To mitigate the harms to minority groups, we musst also prioritize fairness, accountability, and transparency in the development of algorithms and AI systems. This includes involving diverse stakeholders in decision-making processes, regularly auditing algorithms for bias, and ensuring that individuals and communities have the right to access, control, and understand the data collected about them.

***

Henry Kissinger, Google’s Eric Schmidt, and Daniel Huttenlocher further the subject of ethics in data and analytics – specifically, in A.I. – in their book “The Age of A.I.” In the book, when they explore the concept of Dataset Bias, they make the case that machine learning requires substantial amounts of data without which AI cannot learn good models. In instances where there is insufficient data recorded for minority groups like racial minorities, the AI ends up with results that are poor in accuracy. A good example of an instance where insufficient data can lead to suboptimal results can be found in facial recognition systems. These systems have often been trained with disproportionately fewer pictures of people of color. When they have to perform the task of identifying black people, then, they tend to perform poorly.
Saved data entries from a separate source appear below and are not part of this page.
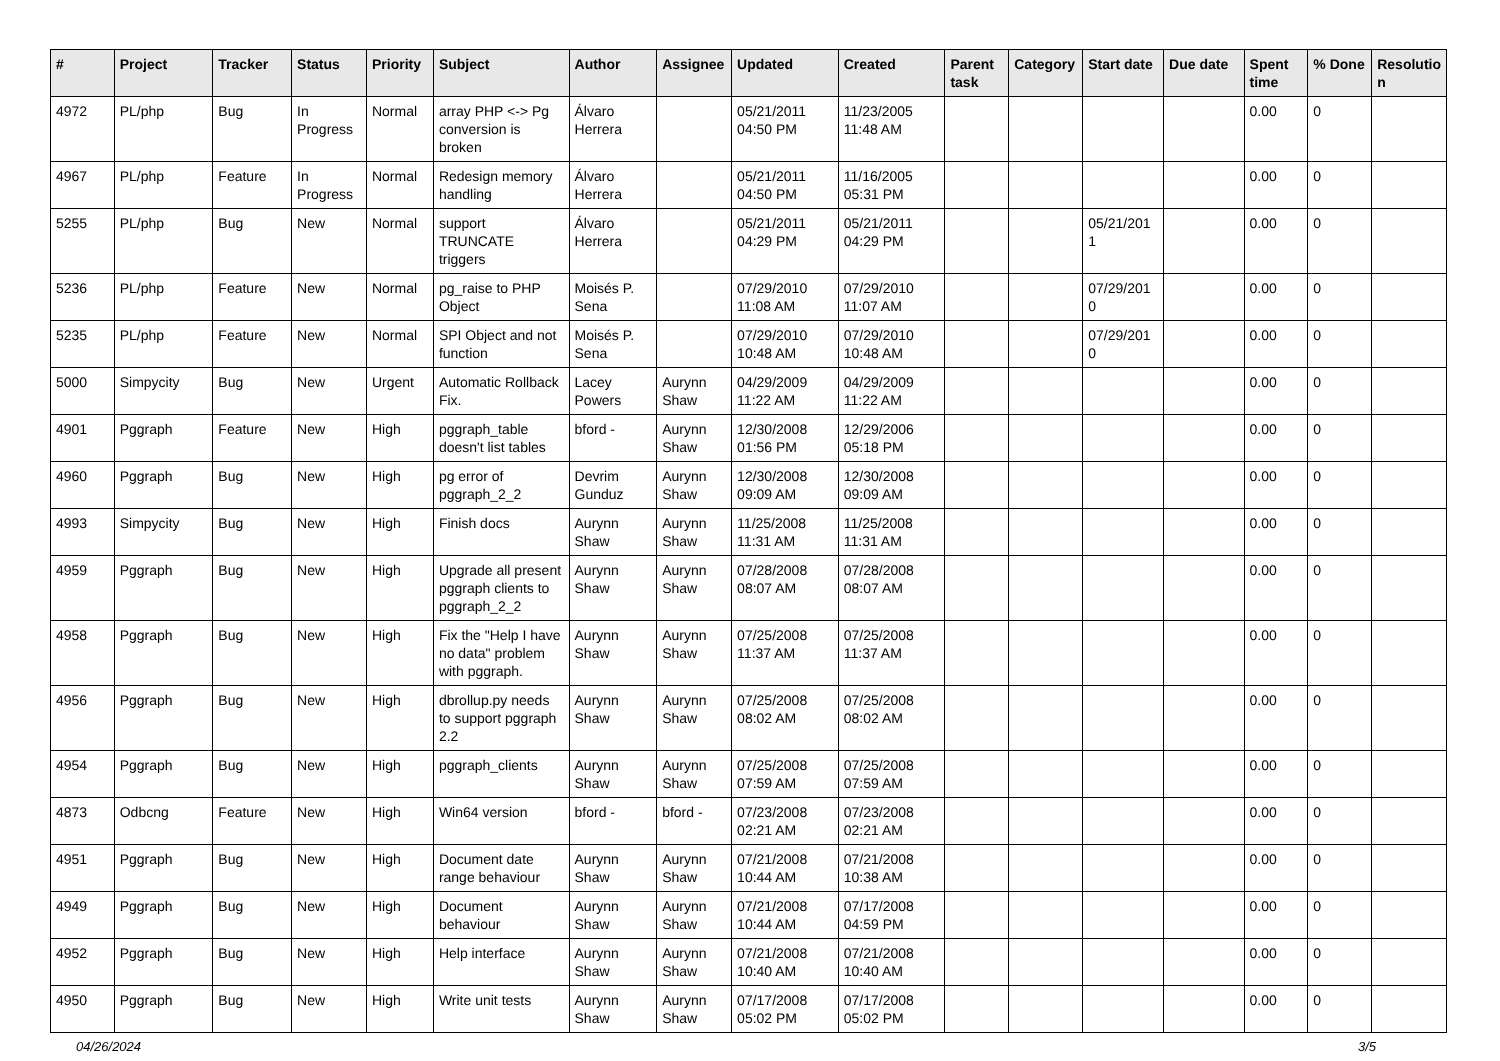| # | Project | Tracker | Status | Priority | Subject | Author | Assignee | Updated | Created | Parent task | Category | Start date | Due date | Spent time | % Done | Resolutio n |
| --- | --- | --- | --- | --- | --- | --- | --- | --- | --- | --- | --- | --- | --- | --- | --- | --- |
| 4972 | PL/php | Bug | In Progress | Normal | array PHP <-> Pg conversion is broken | Álvaro Herrera | | 05/21/2011 04:50 PM | 11/23/2005 11:48 AM | | | | | 0.00 | 0 | |
| 4967 | PL/php | Feature | In Progress | Normal | Redesign memory handling | Álvaro Herrera | | 05/21/2011 04:50 PM | 11/16/2005 05:31 PM | | | | | 0.00 | 0 | |
| 5255 | PL/php | Bug | New | Normal | support TRUNCATE triggers | Álvaro Herrera | | 05/21/2011 04:29 PM | 05/21/2011 04:29 PM | | | 05/21/201 1 | | 0.00 | 0 | |
| 5236 | PL/php | Feature | New | Normal | pg_raise to PHP Object | Moisés P. Sena | | 07/29/2010 11:08 AM | 07/29/2010 11:07 AM | | | 07/29/201 0 | | 0.00 | 0 | |
| 5235 | PL/php | Feature | New | Normal | SPI Object and not function | Moisés P. Sena | | 07/29/2010 10:48 AM | 07/29/2010 10:48 AM | | | 07/29/201 0 | | 0.00 | 0 | |
| 5000 | Simpycity | Bug | New | Urgent | Automatic Rollback Fix. | Lacey Powers | Aurynn Shaw | 04/29/2009 11:22 AM | 04/29/2009 11:22 AM | | | | | 0.00 | 0 | |
| 4901 | Pggraph | Feature | New | High | pggraph_table doesn't list tables | bford - | Aurynn Shaw | 12/30/2008 01:56 PM | 12/29/2006 05:18 PM | | | | | 0.00 | 0 | |
| 4960 | Pggraph | Bug | New | High | pg error of pggraph_2_2 | Devrim Gunduz | Aurynn Shaw | 12/30/2008 09:09 AM | 12/30/2008 09:09 AM | | | | | 0.00 | 0 | |
| 4993 | Simpycity | Bug | New | High | Finish docs | Aurynn Shaw | Aurynn Shaw | 11/25/2008 11:31 AM | 11/25/2008 11:31 AM | | | | | 0.00 | 0 | |
| 4959 | Pggraph | Bug | New | High | Upgrade all present pggraph clients to pggraph_2_2 | Aurynn Shaw | Aurynn Shaw | 07/28/2008 08:07 AM | 07/28/2008 08:07 AM | | | | | 0.00 | 0 | |
| 4958 | Pggraph | Bug | New | High | Fix the "Help I have no data" problem with pggraph. | Aurynn Shaw | Aurynn Shaw | 07/25/2008 11:37 AM | 07/25/2008 11:37 AM | | | | | 0.00 | 0 | |
| 4956 | Pggraph | Bug | New | High | dbrollup.py needs to support pggraph 2.2 | Aurynn Shaw | Aurynn Shaw | 07/25/2008 08:02 AM | 07/25/2008 08:02 AM | | | | | 0.00 | 0 | |
| 4954 | Pggraph | Bug | New | High | pggraph_clients | Aurynn Shaw | Aurynn Shaw | 07/25/2008 07:59 AM | 07/25/2008 07:59 AM | | | | | 0.00 | 0 | |
| 4873 | Odbcng | Feature | New | High | Win64 version | bford - | bford - | 07/23/2008 02:21 AM | 07/23/2008 02:21 AM | | | | | 0.00 | 0 | |
| 4951 | Pggraph | Bug | New | High | Document date range behaviour | Aurynn Shaw | Aurynn Shaw | 07/21/2008 10:44 AM | 07/21/2008 10:38 AM | | | | | 0.00 | 0 | |
| 4949 | Pggraph | Bug | New | High | Document behaviour | Aurynn Shaw | Aurynn Shaw | 07/21/2008 10:44 AM | 07/17/2008 04:59 PM | | | | | 0.00 | 0 | |
| 4952 | Pggraph | Bug | New | High | Help interface | Aurynn Shaw | Aurynn Shaw | 07/21/2008 10:40 AM | 07/21/2008 10:40 AM | | | | | 0.00 | 0 | |
| 4950 | Pggraph | Bug | New | High | Write unit tests | Aurynn Shaw | Aurynn Shaw | 07/17/2008 05:02 PM | 07/17/2008 05:02 PM | | | | | 0.00 | 0 | |
04/26/2024 3/5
There is also the matter of coverage. Training AI does not just require large amounts of data. The data needs to be varied. Training AI with vast amounts of similar data results in neural networks that are incorrectly certain of outcomes because they have never encountered the precipitating conditions before. Consider for example, the extraordinary situation of a deer leaping in front of a self-driving car. If the A.I. has not be trained on what to do in such an instance, it is left unspecified as to what action it is to take.
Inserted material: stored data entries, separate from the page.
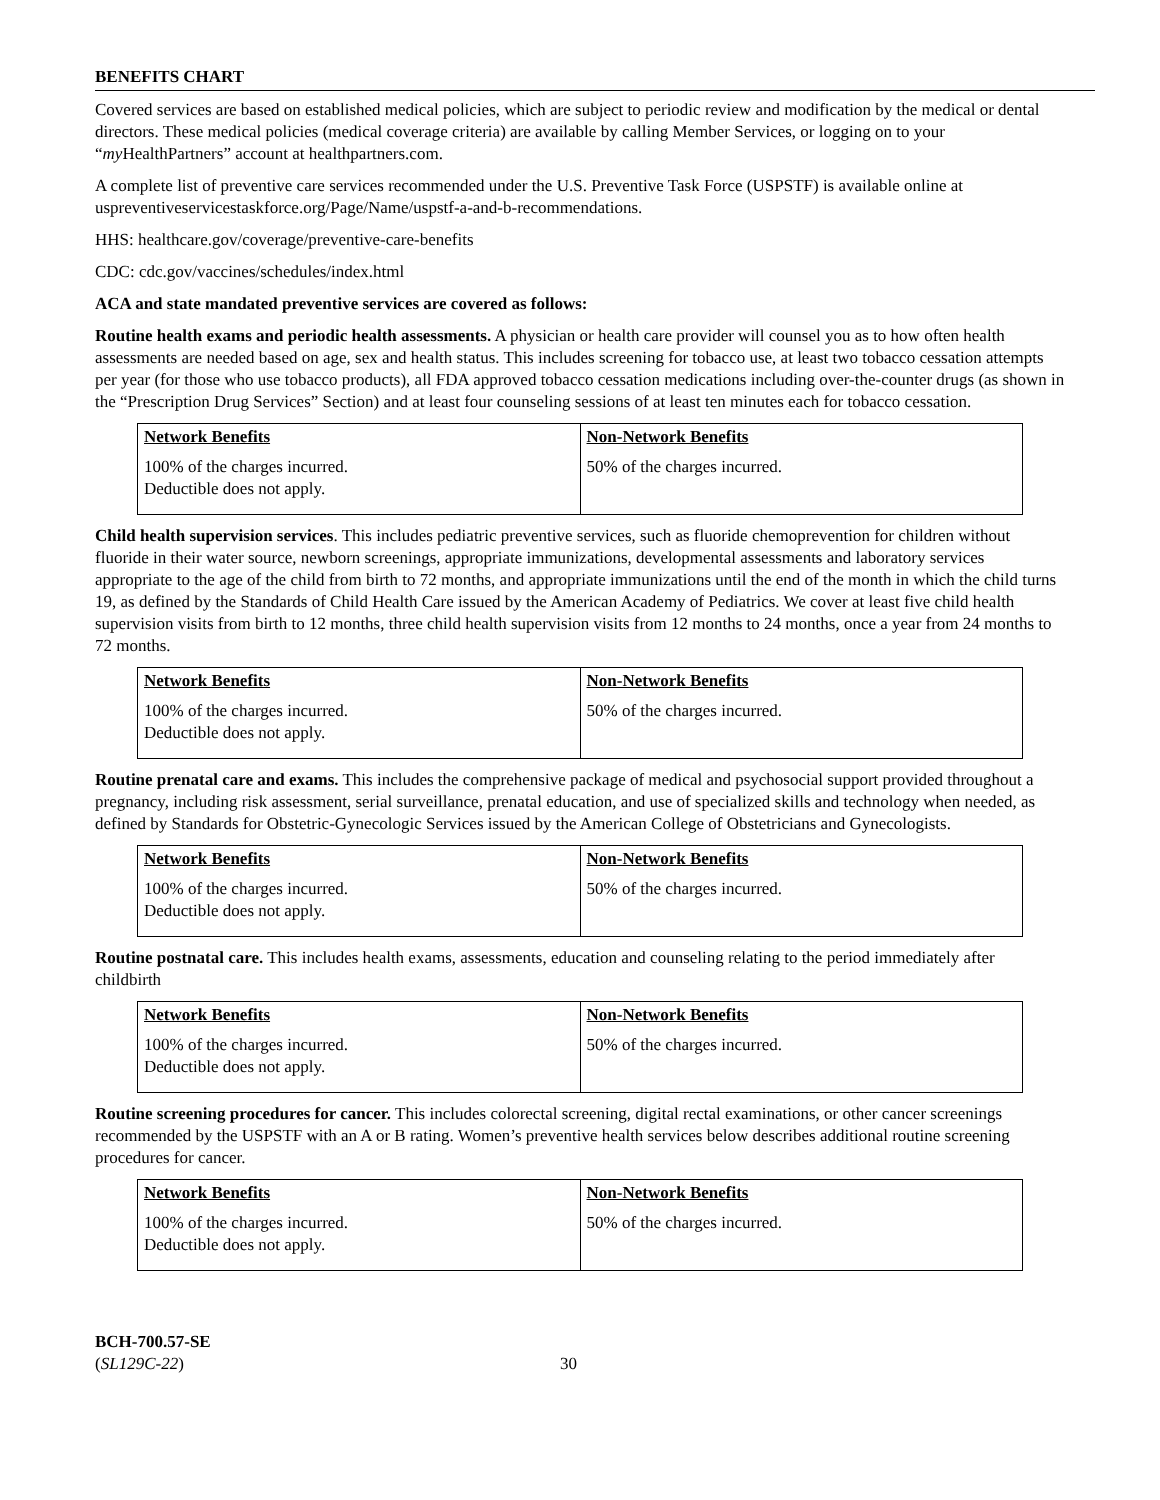BENEFITS CHART
Covered services are based on established medical policies, which are subject to periodic review and modification by the medical or dental directors. These medical policies (medical coverage criteria) are available by calling Member Services, or logging on to your “my HealthPartners” account at healthpartners.com.
A complete list of preventive care services recommended under the U.S. Preventive Task Force (USPSTF) is available online at uspreventiveservicestaskforce.org/Page/Name/uspstf-a-and-b-recommendations.
HHS: healthcare.gov/coverage/preventive-care-benefits
CDC: cdc.gov/vaccines/schedules/index.html
ACA and state mandated preventive services are covered as follows:
Routine health exams and periodic health assessments. A physician or health care provider will counsel you as to how often health assessments are needed based on age, sex and health status. This includes screening for tobacco use, at least two tobacco cessation attempts per year (for those who use tobacco products), all FDA approved tobacco cessation medications including over-the-counter drugs (as shown in the “Prescription Drug Services” Section) and at least four counseling sessions of at least ten minutes each for tobacco cessation.
| Network Benefits | Non-Network Benefits |
| --- | --- |
| 100% of the charges incurred. Deductible does not apply. | 50% of the charges incurred. |
Child health supervision services. This includes pediatric preventive services, such as fluoride chemoprevention for children without fluoride in their water source, newborn screenings, appropriate immunizations, developmental assessments and laboratory services appropriate to the age of the child from birth to 72 months, and appropriate immunizations until the end of the month in which the child turns 19, as defined by the Standards of Child Health Care issued by the American Academy of Pediatrics. We cover at least five child health supervision visits from birth to 12 months, three child health supervision visits from 12 months to 24 months, once a year from 24 months to 72 months.
| Network Benefits | Non-Network Benefits |
| --- | --- |
| 100% of the charges incurred. Deductible does not apply. | 50% of the charges incurred. |
Routine prenatal care and exams. This includes the comprehensive package of medical and psychosocial support provided throughout a pregnancy, including risk assessment, serial surveillance, prenatal education, and use of specialized skills and technology when needed, as defined by Standards for Obstetric-Gynecologic Services issued by the American College of Obstetricians and Gynecologists.
| Network Benefits | Non-Network Benefits |
| --- | --- |
| 100% of the charges incurred. Deductible does not apply. | 50% of the charges incurred. |
Routine postnatal care. This includes health exams, assessments, education and counseling relating to the period immediately after childbirth
| Network Benefits | Non-Network Benefits |
| --- | --- |
| 100% of the charges incurred. Deductible does not apply. | 50% of the charges incurred. |
Routine screening procedures for cancer. This includes colorectal screening, digital rectal examinations, or other cancer screenings recommended by the USPSTF with an A or B rating. Women’s preventive health services below describes additional routine screening procedures for cancer.
| Network Benefits | Non-Network Benefits |
| --- | --- |
| 100% of the charges incurred. Deductible does not apply. | 50% of the charges incurred. |
BCH-700.57-SE
(SL129C-22)
30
Human Bias can also Transfer into A.I. Systems. An A.I. reward function can reward a series of chess moves that the encoder subjectively favors.

Bias is not only limited to A.I. technology either. Consider the pulse oximeter, a tool used to measure oxygen saturation in the blood. This tool has been known to overestimate the oxygen saturation in dark skinned individuals because it or its designers assumed that the way light skin absorbs light was ‘normal.’